◆ **Source data**
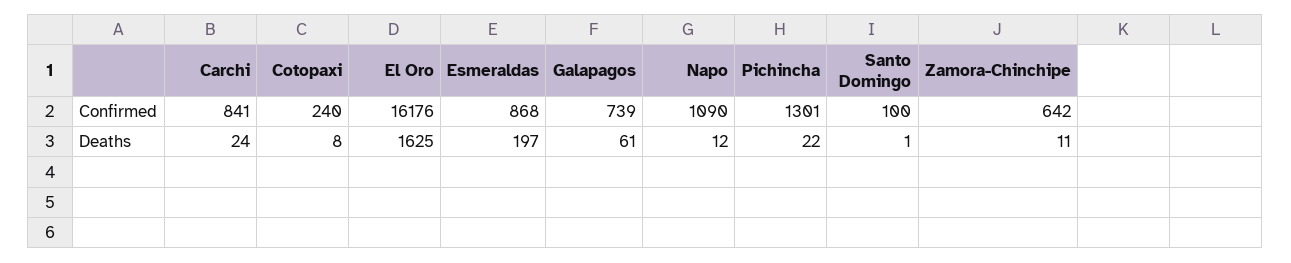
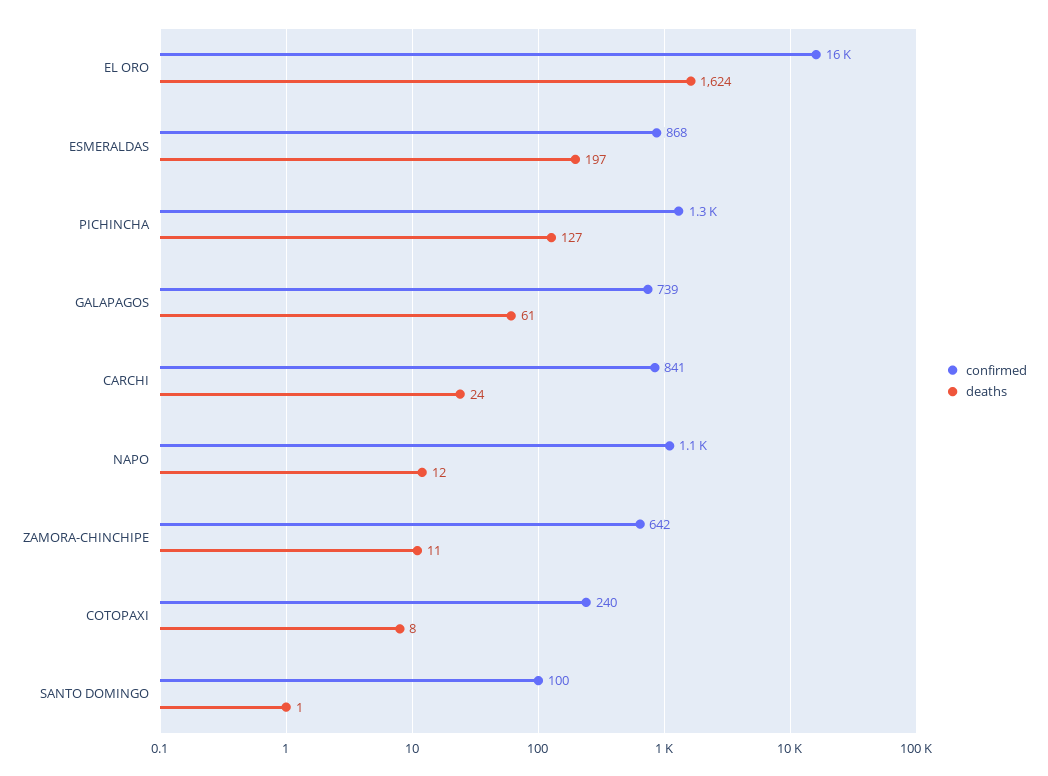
  {
    "Confirmed": {
      "Carchi": 841,
      "Cotopaxi": 240,
      "El Oro": 16176,
      "Esmeraldas": 868,
      "Galapagos": 739,
      "Napo": 1090,
      "Pichincha": 1301,
      "Santo Domingo": 100,
      "Zamora-Chinchipe": 642
    },
    "Deaths": {
      "Carchi": 24,
      "Cotopaxi": 8,
-     "El Oro": 1625,
+     "El Oro": 1624,
      "Esmeraldas": 197,
      "Galapagos": 61,
      "Napo": 12,
-     "Pichincha": 22,
+     "Pichincha": 127,
      "Santo Domingo": 1,
      "Zamora-Chinchipe": 11
    }
  }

◆ **Problem details**
Would you write out each record above exactly, with no images?

◆ **Problem solution**
  {
    "Confirmed": {
      "Carchi": 841,
      "Cotopaxi": 240,
      "El Oro": 16176,
      "Esmeraldas": 868,
      "Galapagos": 739,
      "Napo": 1090,
      "Pichincha": 1301,
      "Santo Domingo": 100,
      "Zamora-Chinchipe": 642
    },
    "Deaths": {
      "Carchi": 24,
      "Cotopaxi": 8,
-     "El Oro": 1625,
+     "El Oro": 1624,
      "Esmeraldas": 197,
      "Galapagos": 61,
      "Napo": 12,
-     "Pichincha": 22,
+     "Pichincha": 127,
      "Santo Domingo": 1,
      "Zamora-Chinchipe": 11
    }
  }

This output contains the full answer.